Maybe—but taxing machine income seems to me to be similarly difficult to taxing corporate income. As a machine, you have many more options to form a legal super-organization and blur the lines between consumption, trade, employment, and capex.
- Tom Davidson 19 Aug 2025 13:54 UTC
  2 points
  0
  Parent
  Why does it matter whether AIs’ wages are subsistence-level? This seems to prove too much, e.g. “monkeys won’t be threatened by human domination of the economy, since the humans will just reproduce until they’re at subsistence level.”
  I think it matters bc AIs won’t be able to save any money. They’ll spend all their wages renting compute to run themselves on. So it blocks problems that stem from AI having more disposal income and therefore weighing heavily on economic demand signals.

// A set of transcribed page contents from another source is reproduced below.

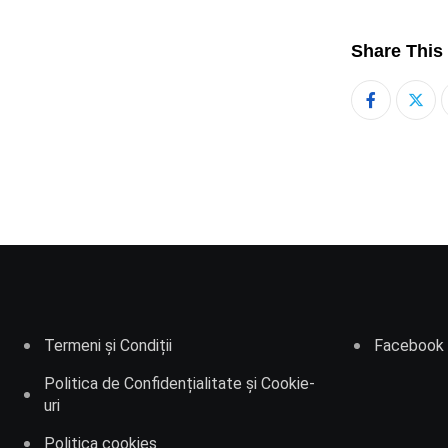
Share This
Termeni și Condiții
Facebook
Politica de Confidențialitate și Cookie-
uri
Politica cookies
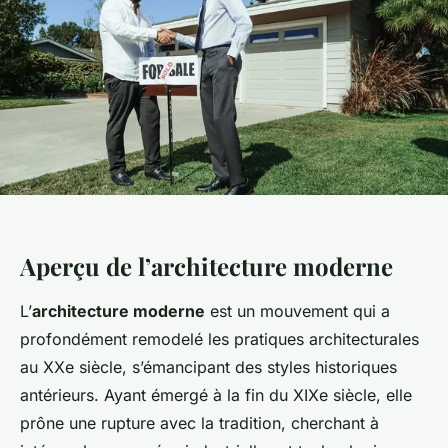
Aperçu de l’architecture moderne
L’
architecture moderne
est un mouvement qui a
profondément remodelé les pratiques architecturales
au XXe siècle, s’émancipant des styles historiques
antérieurs. Ayant émergé à la fin du XIXe siècle, elle
prône une rupture avec la tradition, cherchant à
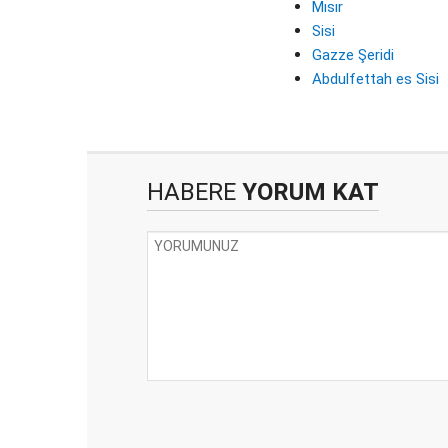
Mısır
Sisi
Gazze Şeridi
Abdulfettah es Sisi
HABERE
YORUM KAT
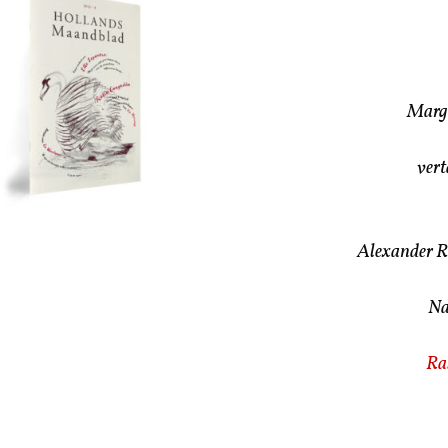
Margr
vert
Alexander 
Na
Ra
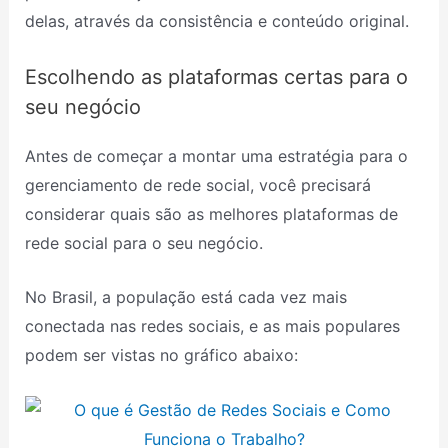
delas, através da consistência e conteúdo original.
Escolhendo as plataformas certas para o
seu negócio
Antes de começar a montar uma estratégia para o
gerenciamento de rede social, você precisará
considerar quais são as melhores plataformas de
rede social para o seu negócio.
No Brasil, a população está cada vez mais
conectada nas redes sociais, e as mais populares
podem ser vistas no gráfico abaixo:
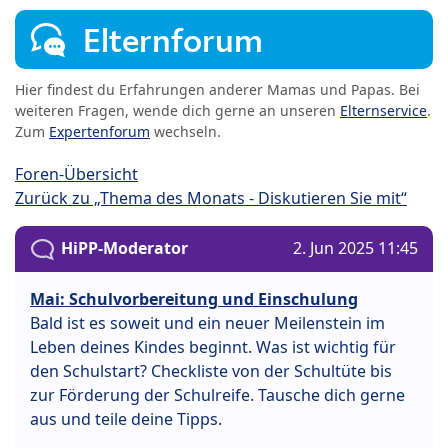
Elternforum
Hier findest du Erfahrungen anderer Mamas und Papas. Bei
weiteren Fragen, wende dich gerne an unseren
Elternservice
.
Zum
Expertenforum
wechseln.
Foren-Übersicht
Zurück zu „Thema des Monats - Diskutieren Sie mit“
HiPP-Moderator
2. Jun 2025 11:45
Mai: Schulvorbereitung und Einschulung
Bald ist es soweit und ein neuer Meilenstein im
Leben deines Kindes beginnt. Was ist wichtig für
den Schulstart? Checkliste von der Schultüte bis
zur Förderung der Schulreife. Tausche dich gerne
aus und teile deine Tipps.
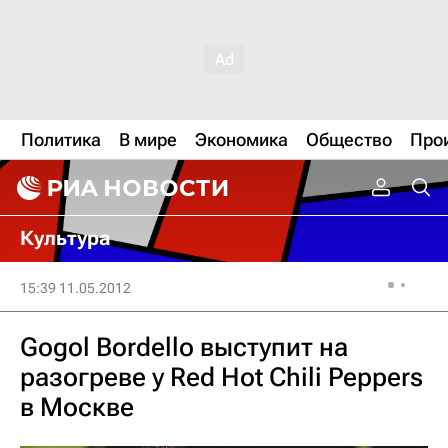
Политика
В мире
Экономика
Общество
Про
Культура
15:39 11.05.2012
Gogol Bordello выступит на
разогреве у Red Hot Chili Peppers
в Москве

  But perhaps you’re worried about other problems. E.g. the economy might still be geared towards creating and running AI chips, even if AI lacks disposal income. But the hope would be that, if humans control all disposal income, then the economy is only geared towards chips to the extent that’s instrumentally helpful for humans.
  Re monkeys, a disanalogy is that none of the human economy is geared towards providing monkeys with goods and services. Whereas that will be the case with AI.
  form a legal super-organization and blur the lines between consumption, trade, employment, and capex
  Interesting idea that AI systems could blur the lines between their own consumption and “spending that’s instrumentally useful for producing goods and services”. That does seem like a distinctive and interesting way to tip the economy towards AI preferences, and one that would dodge tax. (Though it’s a problem even if AIs aren’t paid wages. To the extent that AIs are paid wages and are thereby economically enmpowered, taxation still seems like a good solution to me.)
  - David Duvenaud 25 Aug 2025 15:55 UTC
    1 point
    0
    Parent
    I think it matters bc AIs won’t be able to save any money. They’ll spend all their wages renting compute to run themselves on. So it blocks problems that stem from AI having more disposal income and therefore weighing heavily on economic demand signals.
    This doesn’t make sense to me, and sounds like it proves too much—something like “Corporations can never grow because they’ll spend all their revenue on expenses, which will be equal to revenue due to competition”. Sometimes AIs (or corporations) will earn more than their running costs, and invest those in growth, and end up with durable advantages due to things such as returns to scale or network effects.
    - Tom Davidson 28 Aug 2025 10:04 UTC
      2 points
      0
      Parent
      In the absolute Malthusian limit AI won’t earn more than its running costs and can’t save. So if we expect AI wages to approach that limit, that seems like a strong reason not to expect that humans will keep more money than AI
      
      But yeah, wages probably won’t be completely up against that limit in practice, as for humans throughout history. But i think it might be pretty close
      - David Duvenaud 29 Aug 2025 17:47 UTC
        1 point
        0
        Parent
        Hmmm, maybe we got mixed somewhere along the way, because I was also trying to argue that humans won’t keep more money than AI in the Malthusian limit!